Opinion: Let’s talk about sex
Published March 27, 2024

Farmers deserve much-needed aid

When humankind discovered agriculture, the groundwork for future civilization was put in place. Farmers are the foundation of modern societies, as others within the community rely on them as their primary source of food. The shift from hunting and gathering to agriculture was the sociological leap that allowed for the development of industrial and technological societies. Here in America, especially the Midwest, farmers provide the most basic amenity so that carpenters can build, writers can write, professors can teach and students can learn.

Farming is the economic base without which our capitalist system would surely falter. In the next few weeks, Congress will have a choice to renew faith and finances in the highly respectable profession or it can discontinue farm subsidies and force some farmers to abandon their livelihoods. Congress is expected to conduct a top-to-bottom review of farm subsidies and decide to either continue to financially support agriculture or to let farmers take a chance with very low odds of survival in a free farm market.

In the last five years, $72 billion in tax money have aided farmers. However, it is not only the farmers who benefit from government support but the nation as a whole. Citizens benefit from stable and often less expensive grocery prices due to the aid that farmers receive. As long as they carefully and diligently tend American soil, the nation owes farmers the financial means to support themselves and their families without having to increase the cost of food for the rest of the nation.

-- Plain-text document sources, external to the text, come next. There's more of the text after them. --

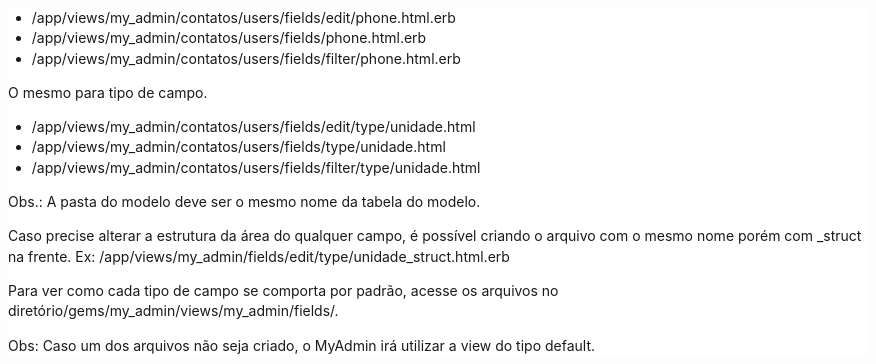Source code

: * /app/views/my_admin/contatos/users/fields/edit/phone.html.erb
* /app/views/my_admin/contatos/users/fields/phone.html.erb
* /app/views/my_admin/contatos/users/fields/filter/phone.html.erb

O mesmo para tipo de campo.

* /app/views/my_admin/contatos/users/fields/edit/type/unidade.html
* /app/views/my_admin/contatos/users/fields/type/unidade.html
* /app/views/my_admin/contatos/users/fields/filter/type/unidade.html

Obs.: A pasta do modelo deve ser o mesmo nome da tabela do modelo.

Caso precise alterar a estrutura da área do qualquer campo, é possível criando o arquivo com o mesmo nome porém com _struct na frente. Ex: /app/views/my_admin/fields/edit/type/unidade_struct.html.erb

Para ver como cada tipo de campo se comporta por padrão, acesse os arquivos no diretório/gems/my_admin/views/my_admin/fields/.

Obs: Caso um dos arquivos não seja criado, o MyAdmin irá utilizar a view do tipo default.
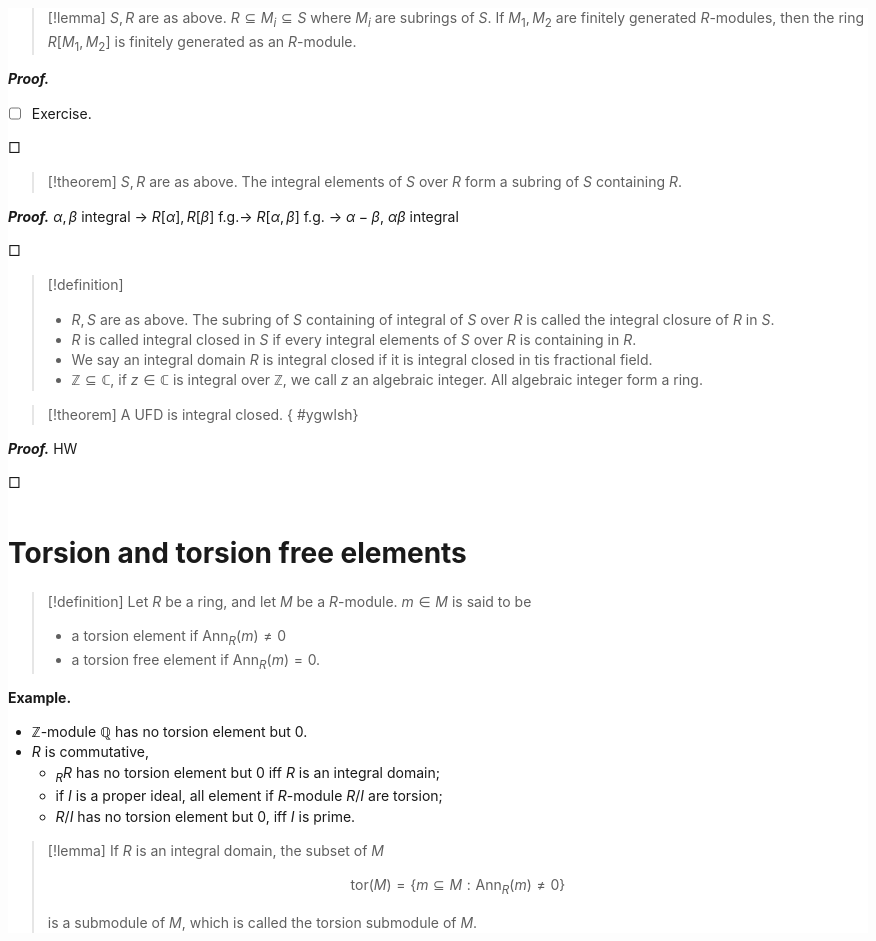 
> [!lemma]
> $S,R$ are as above. $R\subseteq M_i\subseteq S$ where $M_i$ are subrings of $S$. If $M_1,M_2$ are finitely generated $R$-modules, then the ring $R[M_1,M_2]$ is finitely generated as an $R$-module. 

**_Proof._**
- [ ] Exercise.
<p align="left">□</p>

> [!theorem]
> $S,R$ are as above. The integral elements of $S$ over $R$ form a subring of $S$ containing $R$. 

**_Proof._**
$\alpha,\beta$ integral -> $R[\alpha],R[\beta]$ f.g.-> $R[\alpha,\beta]$ f.g. -> $\alpha-\beta$, $\alpha\beta$ integral
<p align="left">□</p>


> [!definition]
> - $R,S$ are as above. The subring of $S$ containing of integral of $S$ over $R$ is called the integral closure of $R$ in $S$. 
> - $R$ is called integral closed in $S$ if every integral elements of $S$ over $R$ is containing in $R$.
> - We say an integral domain $R$ is integral closed if it is integral closed in tis fractional field.
> - $\mathbb{Z}\subseteq \mathbb{C}$, if $z\in \mathbb{C}$ is integral over $\mathbb{Z}$, we call $z$ an algebraic integer. All algebraic integer form a ring. 

> [!theorem]
> A UFD is integral closed. 
{ #ygwlsh}


**_Proof._**
HW
<p align="left">□</p>


# Torsion and torsion free elements

> [!definition]
> Let $R$ be a ring, and let $M$ be a $R$-module. $m\in M$ is said to be 
> - a torsion element if $\mathrm{Ann}_R(m)\neq 0$
> - a torsion free element if $\mathrm{Ann}_R(m)=0$. 


**Example.** 
- $\mathbb{Z}$-module $\mathbb{Q}$ has no torsion element but $0$. 
- $R$ is commutative,
	- ${}_R R$ has no torsion element but $0$ iff $R$ is an integral domain;
	- if $I$ is a proper ideal, all element if $R$-module $R/I$ are torsion;
	- $R/I$ has no torsion element but $0$, iff $I$ is prime. 

> [!lemma]
> If $R$ is an integral domain, the subset of $M$ 
> 
> $$\mathrm{tor}(M)=\{m\subseteq M:\mathrm{Ann} _R(m)\neq 0\}$$
> 
> is a submodule of $M$, which is called the torsion submodule of $M$. 
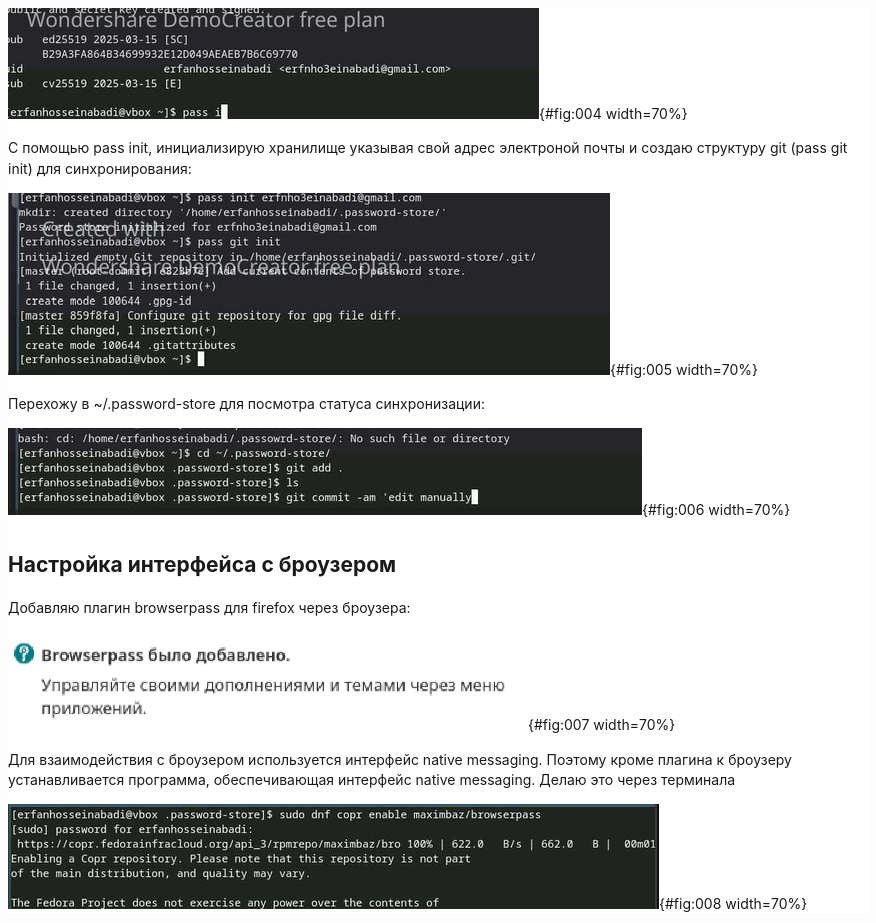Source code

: ![Созданные ключи](image/4.png){#fig:004 width=70%}

С помощью pass init, инициализирую хранилище указывая свой адрес электроной почты и создаю структуру git (pass git init) для синхронирования:

![Инициализирование хранилище](image/5.png){#fig:005 width=70%}

Перехожу в ~/.password-store для посмотра статуса синхронизации:

![посмотр статуса синхронизации:](image/6.png){#fig:006 width=70%}

## Настройка интерфейса с броузером

Добавляю плагин browserpass для firefox через броузера:

![Добавлен плагин](image/7.png){#fig:007 width=70%}

Для взаимодействия с броузером используется интерфейс native messaging. Поэтому кроме плагина к броузеру устанавливается программа, обеспечивающая интерфейс native messaging. Делаю это через терминала

![Включение репозитория Copr](image/8.png){#fig:008 width=70%}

Flooding, drought and low crop prices hurt farmers and their families last year. If there had not been government checks in place to help financially back the farmers, most would have sustained extreme financial losses and surely some would have gone under.

Yet critics claim that farmers are getting rich from government subsidies and that farmers who do not need help are receiving an alarmingly large portion of federal aid. There is a bit of truth to this. Big farms receive big checks, which are proportionate to the size of the farm. Naturally, this makes some sense: The bigger the farm, the more capital invested so the more money the investor stands to lose. Also, the head of a large farm has more responsibilities, and just like a CEO of a major corporation, he or she earns more than his small business counterpart – it is the nature of the game. The farm economy, however, is too large of a game to lose, and Congress and the public need to support farmers at all levels.

Our society was founded on the principles of agriculture, and today it is the force that sustains and feeds our nation. Congress must renew its commitment to farming, to those who work the fields and to their constituents who buy the fruits of the farmers’ labor.